# HowTo VLAN aufbauen



## Toto81 (24 Januar 2019)

Hallo Forum,
 wir möchten in unseren Bürocontainern vorübergehend(für ein paar Monate) ein Netzwerk aufbauen.
Bei  der Auswahl der richtigen Komponenten scheitert es gerade da wir uns  nicht ganz sicher sind, was Managed Switches und VLANs können.
Aktuelle Situation: 5 eigenständige WLAN Giga Cubes, ca 15 Anwender die sich je nach WLAN Empfang irgendwo drauf verbinden.

 Die Idee:
 In jedes der Büros einen Giga Cube als Gateway&DHCP-Server und  ein Switch.

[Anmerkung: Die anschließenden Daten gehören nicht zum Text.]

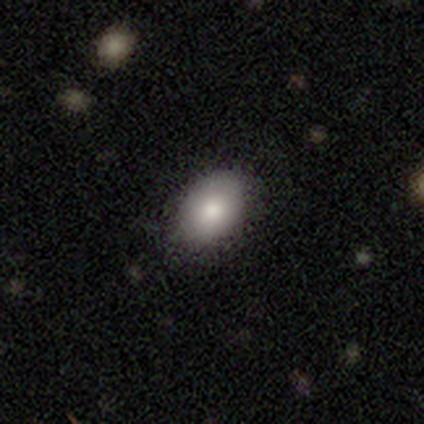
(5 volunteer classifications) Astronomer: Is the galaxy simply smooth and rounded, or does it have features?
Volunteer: smooth — 100%.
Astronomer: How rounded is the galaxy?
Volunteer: in between — 100%.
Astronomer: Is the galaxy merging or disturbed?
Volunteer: none — 60% (runner-up: minor disturbance, 40%).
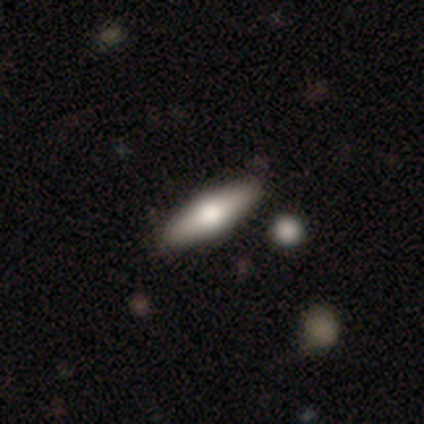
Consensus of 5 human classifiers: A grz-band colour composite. It shows a smooth galaxy with no disk features (60%) that is cigar-shaped (67%). Merging: none (80%).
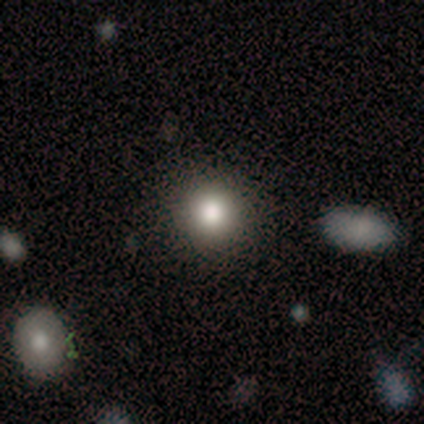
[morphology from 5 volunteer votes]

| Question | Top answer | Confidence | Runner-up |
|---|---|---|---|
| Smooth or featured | smooth | 100% | — |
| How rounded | round | 100% | — |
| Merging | none | 80% | minor disturbance (20%) |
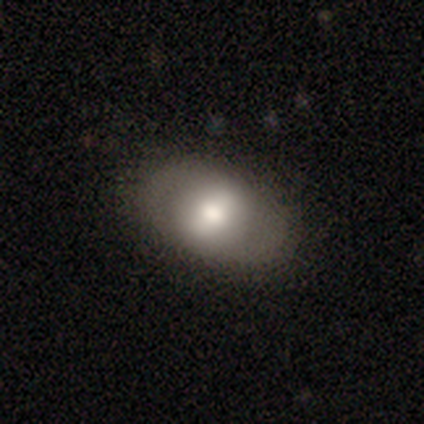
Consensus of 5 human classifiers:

Das hat den Vorteil der Internettraffic wird etwas verteilt.
Allerdings sollen alle auf ein NAS und einen Drucker zugreifen können.
Lässt sich das mit Managed Switches realisieren?
Hättet ihr eine bessere Idee bzw Konfiguration für uns?

 Switch Büro 1:
Port 1: Rechner 1  (VLAN1)
Port 2: Rechner 2  (VLAN1)
Port 3: Giga Cube  (ist DHCP im VLAN1)
Port 4: 
Port 5: Serveraum
 Switch Büro 2:
Port 1: Rechner 1  (VLAN2)
Port 2: Rechner 2  (VLAN2)
Port 3: Giga Cube  (ist DHCP im VLAN2)
Port 4: frei
Port 5: Serveraum

 Switch Büro 3:
Port 1: Rechner 1  (VLAN3)
Port 2: Rechner 2  (VLAN3)
Port 3: Giga Cube  (ist DHCP im VLAN3)
Port 4: 
Port 5: Serveraum

 Switch Serveraum:
Port 1: Drucker
Port 2: NAS
Port 3: Büro 3
Port 4: Büro 1
Port 5: Büro 2

 Würden uns über Tipps und Hinweise freuen.
 Besten Dank schonmal
 toto


----------



## Thomas_v2.1 (24 Januar 2019)

Ein "Managed Switch" kann alles von - bis sein, einige können auch Routing-Funktionalität übernehmen.
Wenn die 3 Büro-Netzwerke zwingend voneinander getrennt sein müssen, wird das so vermutlich nicht oder nicht ganz einfach funktionieren.

Ich würde es vermutlich so lösen:
Einen einzigen Router oder Switch mit Routing-Funktionalität im Serverraum einbauen. An diesem richtest du 3 WAN-Schnittstellen mit den 3 angeschlossenen Giga Cubes ein. Dein Drucker/Nas-Netzwerk ist quasi ein viertes Netzwerk / VLAN, würde ich in Art einer DMZ konfigurieren. Der Router macht dann den DHCP-Server für die 3 Büro Netze, und leitet Anfragen an Drucker oder NAS in das DMZ-Netzwerk, und alles andere geht dann über die WAN-Schnittstelle raus.
VLAN benötigst du in dem Fall nicht unbedingt, sondern konfigurierst alles über Netzwerke, Routing-Tabellen und Access-Listen im Router. Alle anderen Switche können dann auch unmanaged sein.
Wenn viel Spieltrieb herrscht, kannst du im Router auch noch Load-Balancing und solche Spielereien konfigurieren.


----------